Speed governors are frequently utilized with small commercial or industrial engines to maintain a substantially constant engine speed during varying load conditions. One common type of system is associated with the cam shaft of the engine and consists of a plurality of flyweights carried by a flyweight carrier mounted on the cam shaft. The flyweights are pivoted to the carrier in a manner such that centrifugal force acts to move the flyweights away from the axis of the cam shaft. Each flyweight includes an abutment or finger, which bears against the end of a spool that is mounted coaxially with the cam shaft. The spool is secured to the shaft in a manner such that it rotates with the shaft, but can slide axially with respect to the shaft.
Axial movement of the spool under the action of the flyweights is resisted by a fork which straddles the cam shaft and is spring biased into engagement with the opposite end of the spool. The fork is secured to a rotatable rod or shaft which is operably connected to the throttle of the engine. With this arrangement, the biasing force of the spring acts in opposition to the centrifugal force on the flyweights to thereby maintain the engine speed relatively constant regardless of the load on the engine.

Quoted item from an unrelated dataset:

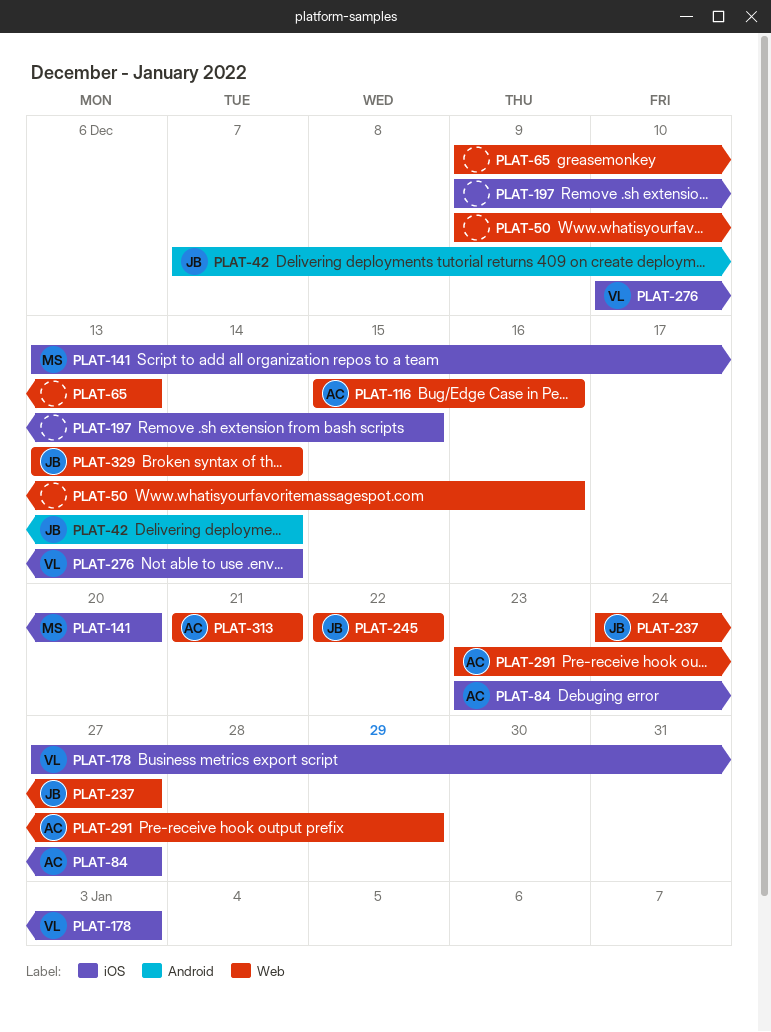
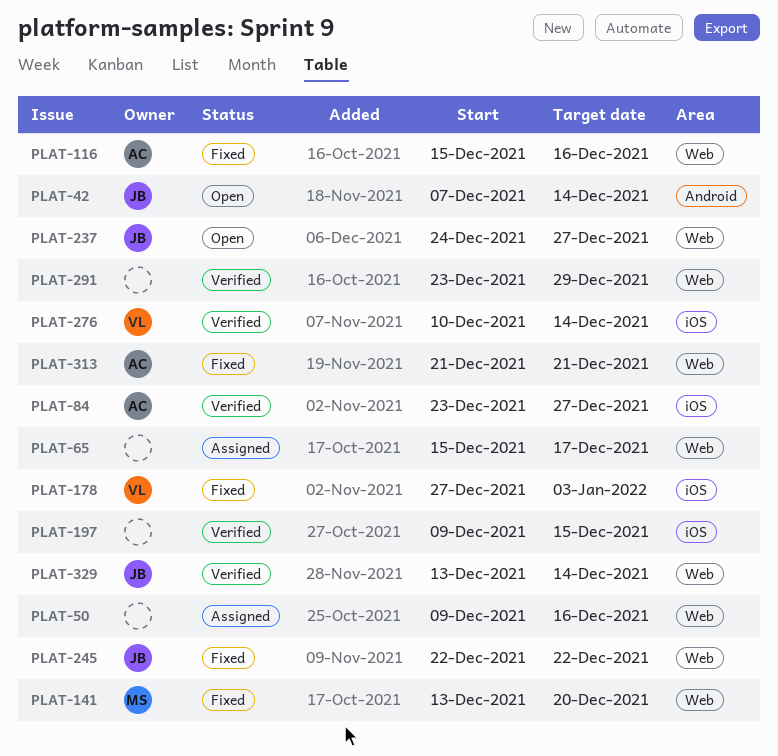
PLAT-65, start: Dec 9 -> Dec 15
PLAT-65, due: Dec 13 -> Dec 17
PLAT-141, label: iOS -> Web
PLAT-291, owner: AC -> none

With the governing system as described above, the flyweights and spool both rotate with the cam shaft, so that there is no relative rotation between the members. However, as the engine speed changes, the flyweights tend to move radially relative to the spool as the centrifugal force exceeds the force of the biasing spring. This relative radial motion of the fly-weights, small as it is, is resisted by frictional forces. The spool does not move, therefore, until the difference between the centrifugal force and the biasing spring force exceeds the frictional forces.
It is desirable to reduce the frictional forces that resist movement of the flyweights and the spool, because they add and substract from the centrifugal force, depending on whether the flyweights are moving radially in or out. These frictional forces cause the governing system both to "hunt" up and down in speed and to hold an erratic speed.